Kevin McCarthy a aussi évoqué une allégation selon laquelle le fondateur de Burisma, Mykola Zlotchevsky, aurait versé un pot-de-vin de 5 millions de dollars chacun à Joe et Hunter Biden pour faire virer le procureur général de l’Ukraine. L’allégation ne tient pas la route non seulement pour les raisons expliquées précédemment, mais également parce que Zlotchevsky a lui-même fini par la démentir.
« Nous savons que des relevés bancaires montrent que près de 20 millions de dollars ont été versés à des membres de la famille Biden et à des associés par l’intermédiaire de diverses sociétés-écrans », a encore dit le président de la Chambre.
Kevin McCarthy n’a pas précisé que Hunter et son oncle James, les membres de la famille Biden en question, n’avaient reçu qu’une fraction de la somme mentionnée et que les « sociétés-écrans » n’étaient que des sociétés à responsabilité limitée, comme Donald Trump en a des centaines.
Et il n’a pas révélé en quoi ces versements étaient liés à des activités illégales.
Jusqu’à présent, le dossier des républicains contre Joe Biden rappelle cette formule employée par Rudolph Giuliani concernant la fraude électorale en Arizona : « Nous avons beaucoup de théories, mais nous n’avons pas de preuves. »
Cela ne veut pas dire que des preuves n’existent pas concernant Joe Biden. Ou que les républicains ne découvriront pas en cours de route des informations nuisibles au président qui n’ont rien à voir avec les allégations initiales.

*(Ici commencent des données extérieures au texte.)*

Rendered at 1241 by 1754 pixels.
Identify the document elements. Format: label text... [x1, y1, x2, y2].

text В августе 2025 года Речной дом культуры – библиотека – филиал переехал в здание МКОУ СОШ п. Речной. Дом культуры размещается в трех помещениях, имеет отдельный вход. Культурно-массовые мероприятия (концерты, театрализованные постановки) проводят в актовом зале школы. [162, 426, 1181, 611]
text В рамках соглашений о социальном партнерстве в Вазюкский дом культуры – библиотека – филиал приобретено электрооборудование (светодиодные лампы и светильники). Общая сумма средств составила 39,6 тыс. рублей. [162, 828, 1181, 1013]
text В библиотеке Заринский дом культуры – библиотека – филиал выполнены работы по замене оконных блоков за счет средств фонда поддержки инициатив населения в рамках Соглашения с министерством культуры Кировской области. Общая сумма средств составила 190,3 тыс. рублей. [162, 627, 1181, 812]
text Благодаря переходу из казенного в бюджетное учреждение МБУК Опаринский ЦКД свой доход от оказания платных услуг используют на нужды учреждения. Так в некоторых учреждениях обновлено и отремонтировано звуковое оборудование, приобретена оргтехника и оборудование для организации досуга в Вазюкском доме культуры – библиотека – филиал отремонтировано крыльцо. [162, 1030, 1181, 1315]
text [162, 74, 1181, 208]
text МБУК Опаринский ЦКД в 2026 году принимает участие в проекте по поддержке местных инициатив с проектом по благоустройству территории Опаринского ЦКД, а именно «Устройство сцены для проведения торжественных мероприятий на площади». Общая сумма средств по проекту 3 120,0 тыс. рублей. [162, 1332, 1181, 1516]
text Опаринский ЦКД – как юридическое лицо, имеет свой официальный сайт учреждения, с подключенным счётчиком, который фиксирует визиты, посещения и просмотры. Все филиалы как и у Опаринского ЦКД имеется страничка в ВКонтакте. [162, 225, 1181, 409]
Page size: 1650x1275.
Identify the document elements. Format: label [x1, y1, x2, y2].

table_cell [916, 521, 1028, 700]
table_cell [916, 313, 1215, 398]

C’est d’ailleurs en raison de ces réticences que Kevin McCarthy a ouvert l’enquête sans demander à la Chambre de l’entériner par un vote, ce qu’il avait pourtant promis le 1er septembre dernier. Le successeur de Nancy Pelosi voulait protéger ses membres les plus vulnérables en leur épargnant un vote sur le sujet.
Sauver son poste
Mais Kevin McCarthy voulait surtout sauver son poste en donnant le feu vert à une enquête en destitution. À la tête d’une mince majorité, il doit composer avec une aile extrémiste dont l’un des membres les plus frondeurs, le représentant de Floride, Matt Gaetz, menaçait de le faire tomber s’il ne lançait pas une procédure en destitution contre Joe Biden.
En désamorçant cette menace, McCarthy espérait en outre se donner une plus grande marge de manœuvre au sein de son propre camp en prévision des négociations finales sur le financement du gouvernement. Faute d’un accord d’ici le 30 septembre, l’État fédéral connaîtra une autre paralysie, scénario de plus en plus probable.